** WHAT YOU ARE ASKED TO DO **
Where a record holds a picture, leave the picture out; otherwise repeat every record exactly.

** WORKING DATA **
- Opening Delimiter -

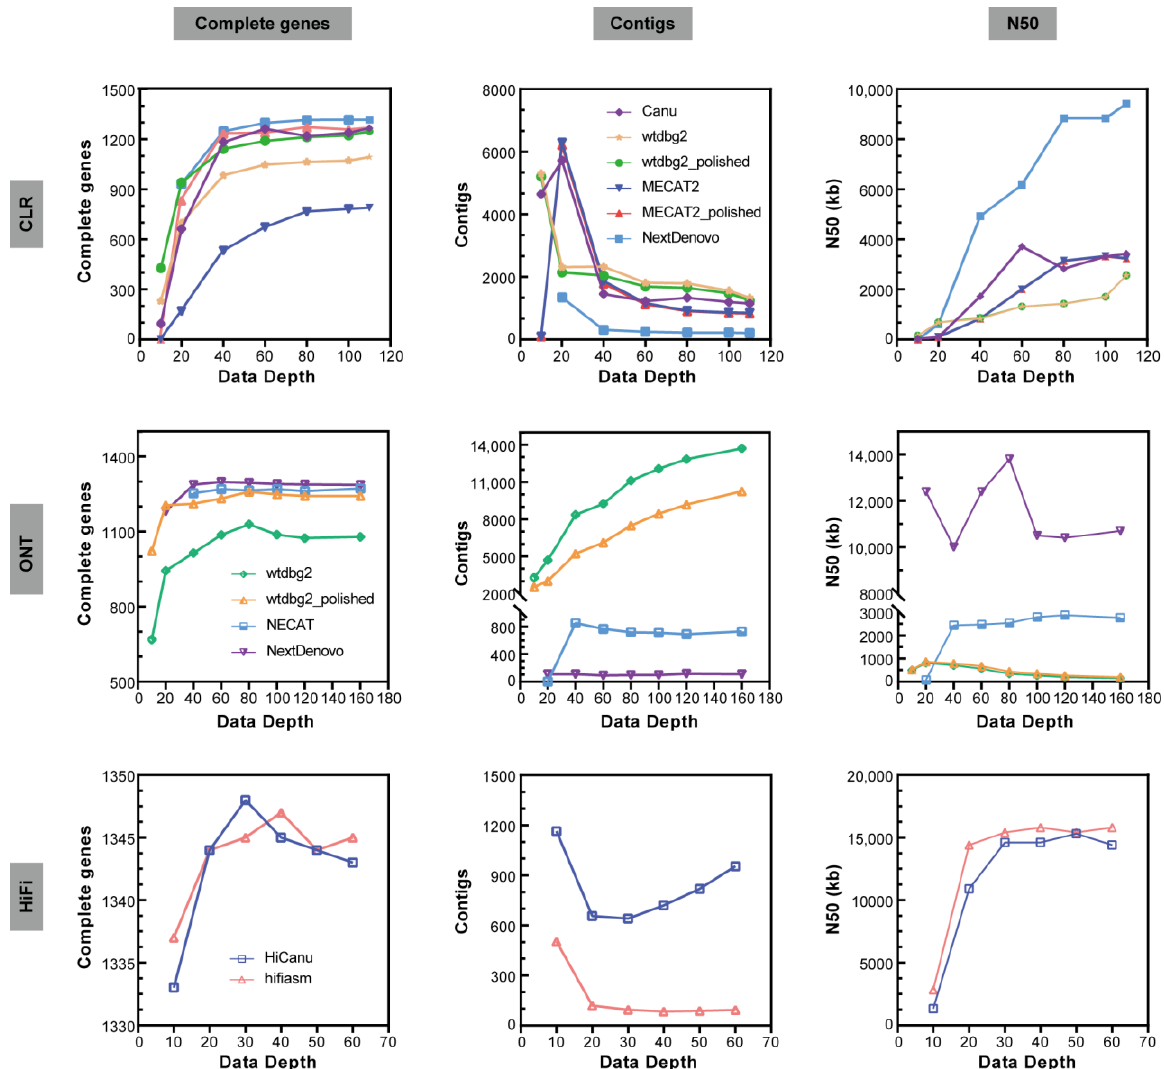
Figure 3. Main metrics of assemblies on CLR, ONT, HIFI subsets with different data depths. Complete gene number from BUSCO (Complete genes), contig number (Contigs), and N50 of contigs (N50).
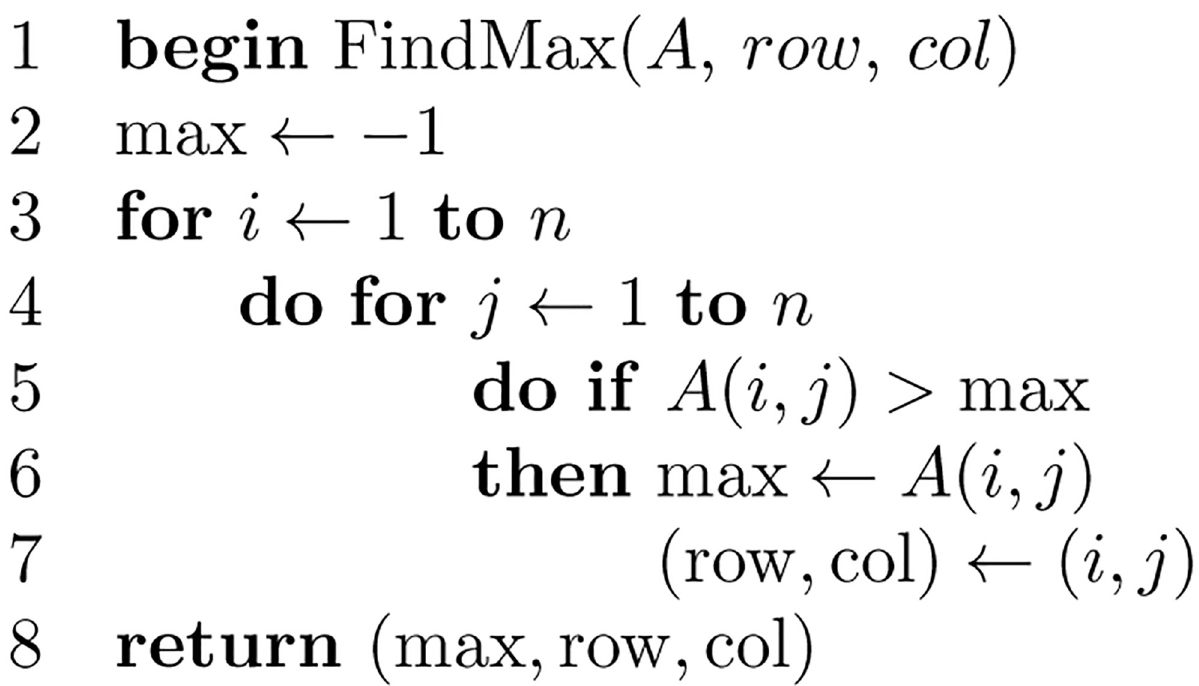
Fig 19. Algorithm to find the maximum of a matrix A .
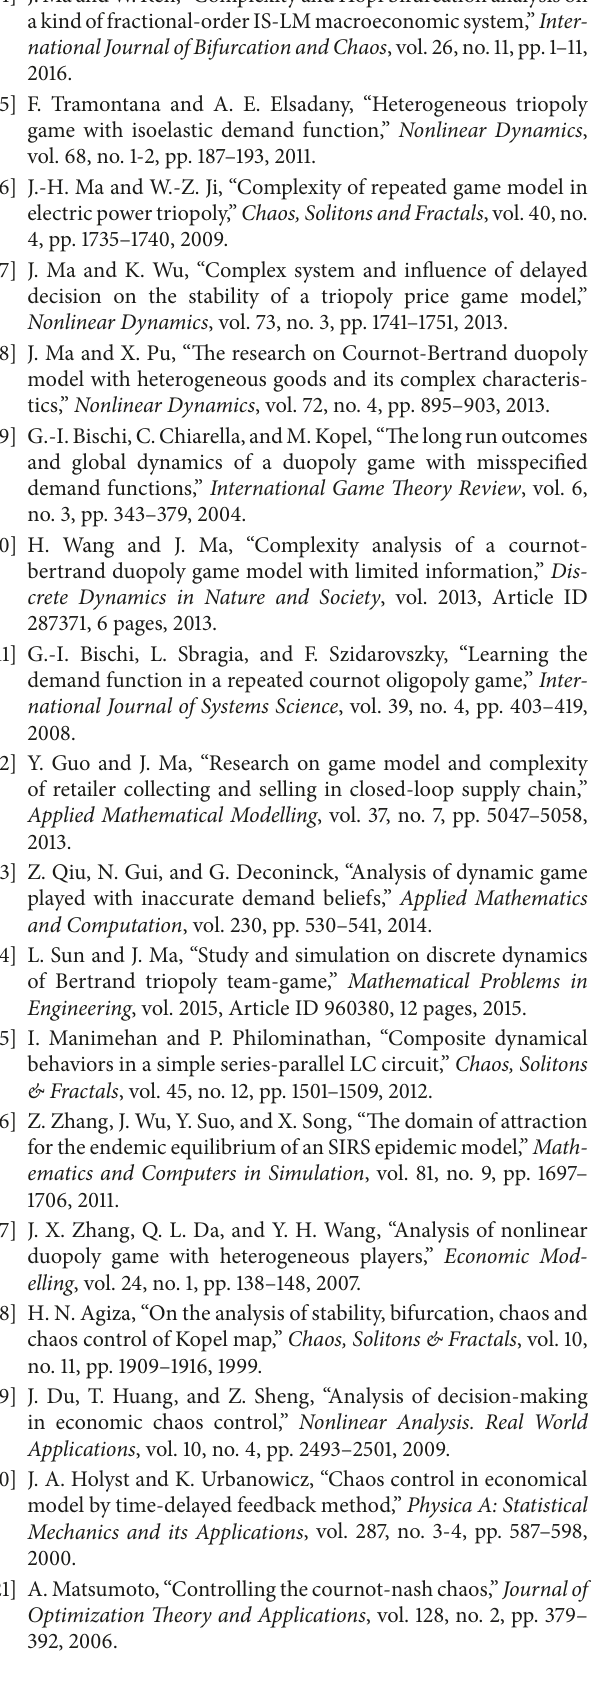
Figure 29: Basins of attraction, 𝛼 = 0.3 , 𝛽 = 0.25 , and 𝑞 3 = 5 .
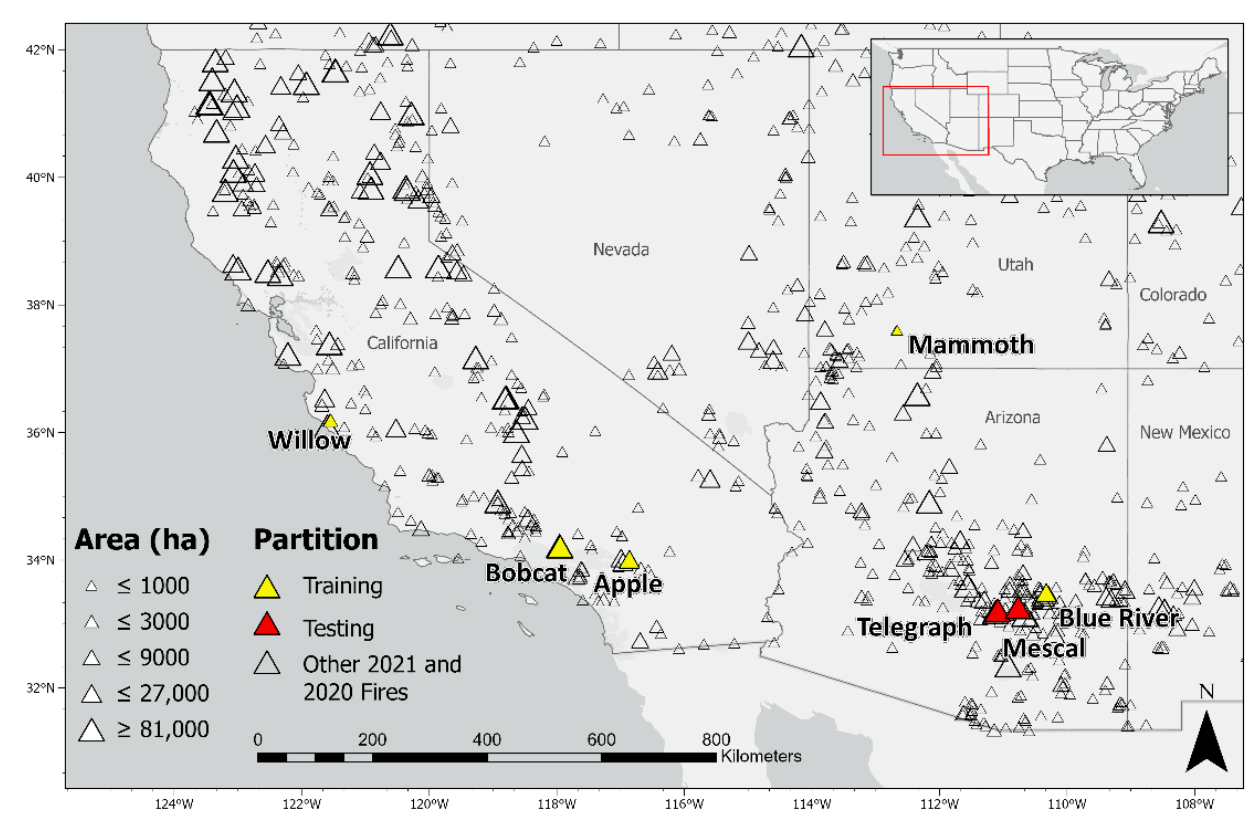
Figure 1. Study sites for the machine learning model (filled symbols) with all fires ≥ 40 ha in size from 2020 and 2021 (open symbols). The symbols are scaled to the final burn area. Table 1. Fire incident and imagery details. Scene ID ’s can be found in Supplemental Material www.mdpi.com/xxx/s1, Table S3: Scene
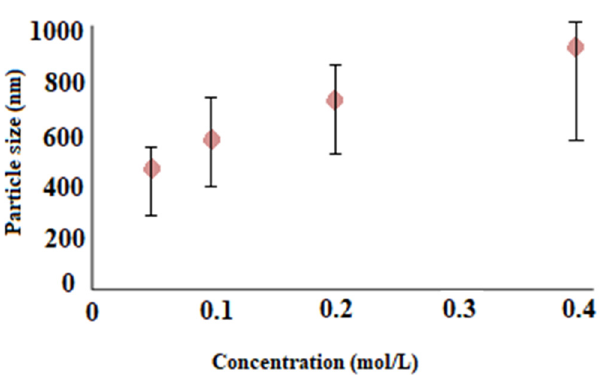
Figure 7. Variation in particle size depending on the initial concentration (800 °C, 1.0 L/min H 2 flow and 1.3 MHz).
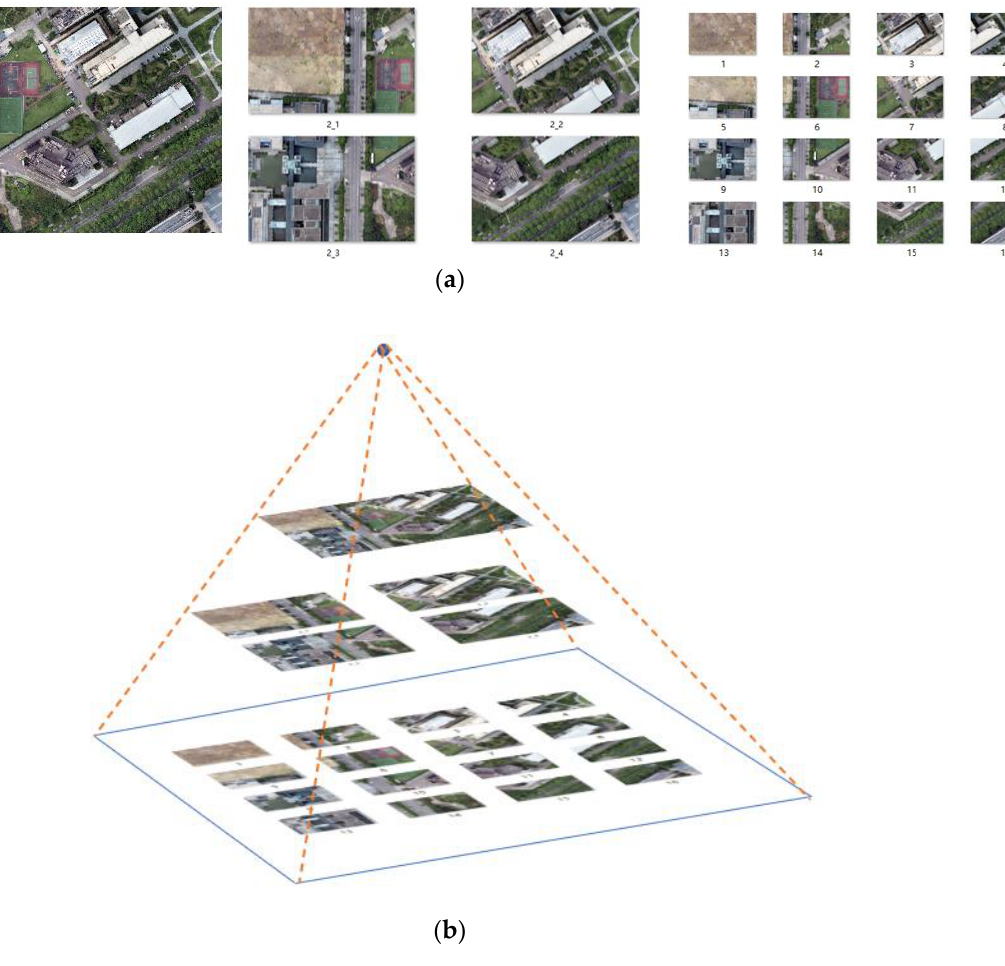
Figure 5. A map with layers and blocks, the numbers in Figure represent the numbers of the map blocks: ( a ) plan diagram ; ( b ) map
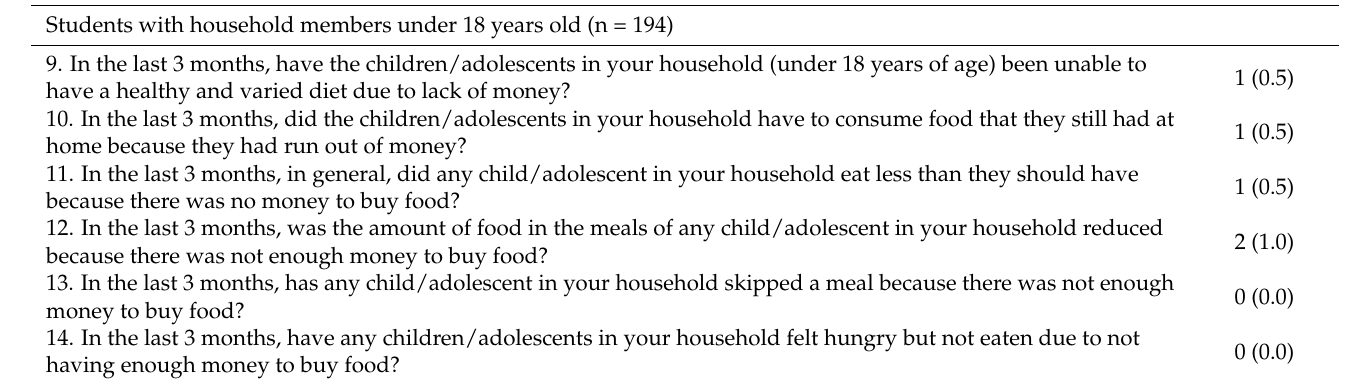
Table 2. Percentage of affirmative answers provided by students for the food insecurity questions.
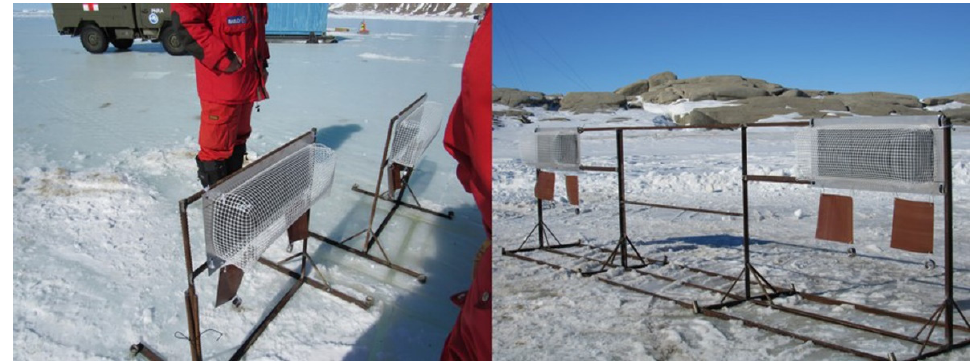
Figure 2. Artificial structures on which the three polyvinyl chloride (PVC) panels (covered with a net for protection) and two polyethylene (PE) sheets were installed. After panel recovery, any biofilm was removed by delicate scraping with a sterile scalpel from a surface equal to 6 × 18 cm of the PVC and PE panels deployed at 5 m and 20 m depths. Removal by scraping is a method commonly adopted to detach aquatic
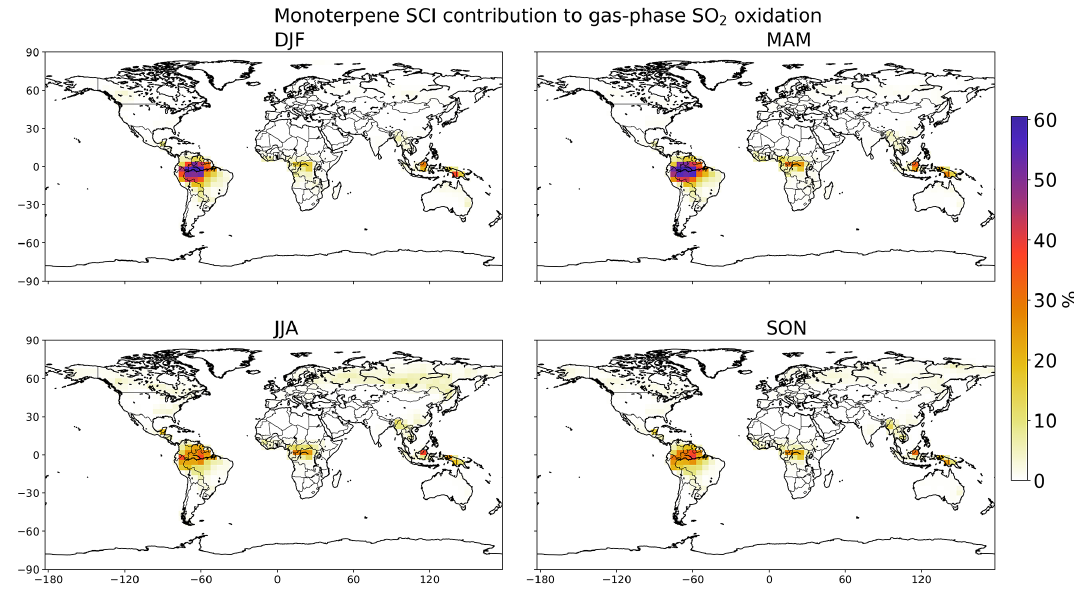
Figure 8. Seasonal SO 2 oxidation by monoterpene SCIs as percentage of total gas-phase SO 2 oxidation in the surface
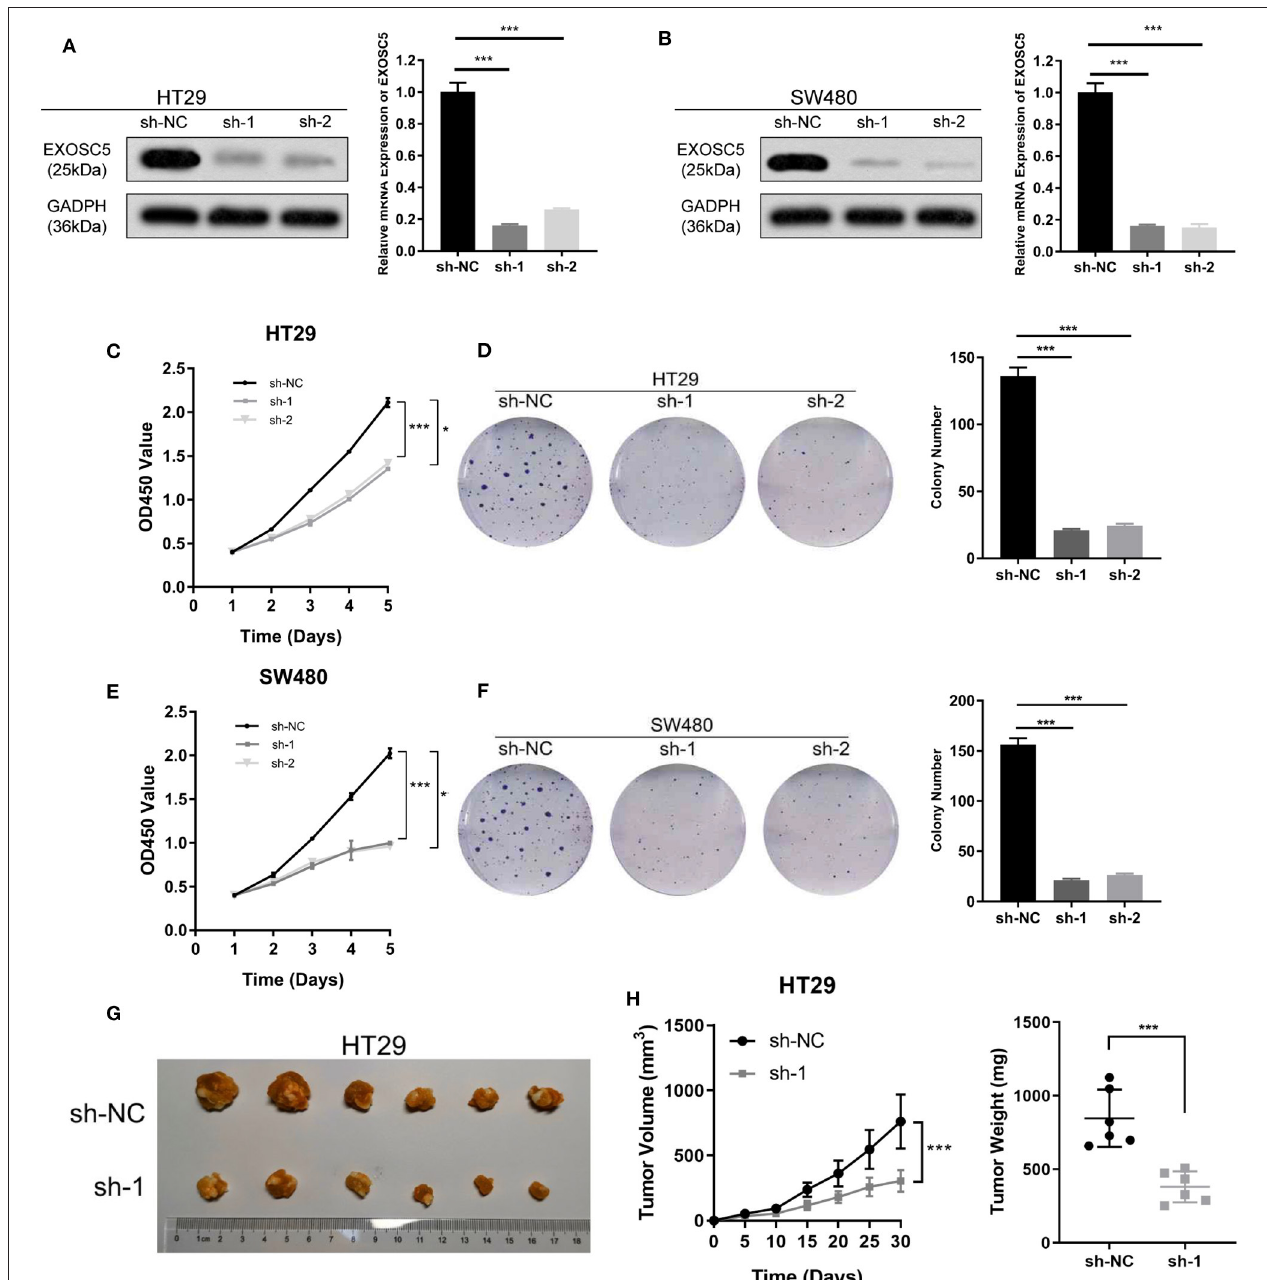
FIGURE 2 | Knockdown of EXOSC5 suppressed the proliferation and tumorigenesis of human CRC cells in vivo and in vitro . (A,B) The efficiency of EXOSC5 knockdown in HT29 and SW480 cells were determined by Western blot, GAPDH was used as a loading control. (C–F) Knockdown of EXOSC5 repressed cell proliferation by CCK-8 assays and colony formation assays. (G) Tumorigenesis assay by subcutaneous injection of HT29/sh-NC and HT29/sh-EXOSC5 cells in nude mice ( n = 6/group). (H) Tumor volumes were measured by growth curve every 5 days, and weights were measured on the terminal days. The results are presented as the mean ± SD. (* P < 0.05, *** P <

- Closing Delimiter -

** OUTPUT **
Figure 3. Main metrics of assemblies on CLR, ONT, HIFI subsets with different data depths. Complete gene number from BUSCO (Complete genes), contig number (Contigs), and N50 of contigs (N50).
Fig 19. Algorithm to find the maximum of a matrix A .
Figure 29: Basins of attraction, 𝛼 = 0.3 , 𝛽 = 0.25 , and 𝑞 3 = 5 .
Figure 1. Study sites for the machine learning model (filled symbols) with all fires ≥ 40 ha in size from 2020 and 2021 (open symbols). The symbols are scaled to the final burn area. Table 1. Fire incident and imagery details. Scene ID ’s can be found in Supplemental Material www.mdpi.com/xxx/s1, Table S3: Scene
Figure 7. Variation in particle size depending on the initial concentration (800 °C, 1.0 L/min H 2 flow and 1.3 MHz).
Figure 5. A map with layers and blocks, the numbers in Figure represent the numbers of the map blocks: ( a ) plan diagram ; ( b ) map
Table 2. Percentage of affirmative answers provided by students for the food insecurity questions.
Figure 2. Artificial structures on which the three polyvinyl chloride (PVC) panels (covered with a net for protection) and two polyethylene (PE) sheets were installed. After panel recovery, any biofilm was removed by delicate scraping with a sterile scalpel from a surface equal to 6 × 18 cm of the PVC and PE panels deployed at 5 m and 20 m depths. Removal by scraping is a method commonly adopted to detach aquatic
Figure 8. Seasonal SO 2 oxidation by monoterpene SCIs as percentage of total gas-phase SO 2 oxidation in the surface
FIGURE 2 | Knockdown of EXOSC5 suppressed the proliferation and tumorigenesis of human CRC cells in vivo and in vitro . (A,B) The efficiency of EXOSC5 knockdown in HT29 and SW480 cells were determined by Western blot, GAPDH was used as a loading control. (C–F) Knockdown of EXOSC5 repressed cell proliferation by CCK-8 assays and colony formation assays. (G) Tumorigenesis assay by subcutaneous injection of HT29/sh-NC and HT29/sh-EXOSC5 cells in nude mice ( n = 6/group). (H) Tumor volumes were measured by growth curve every 5 days, and weights were measured on the terminal days. The results are presented as the mean ± SD. (* P < 0.05, *** P <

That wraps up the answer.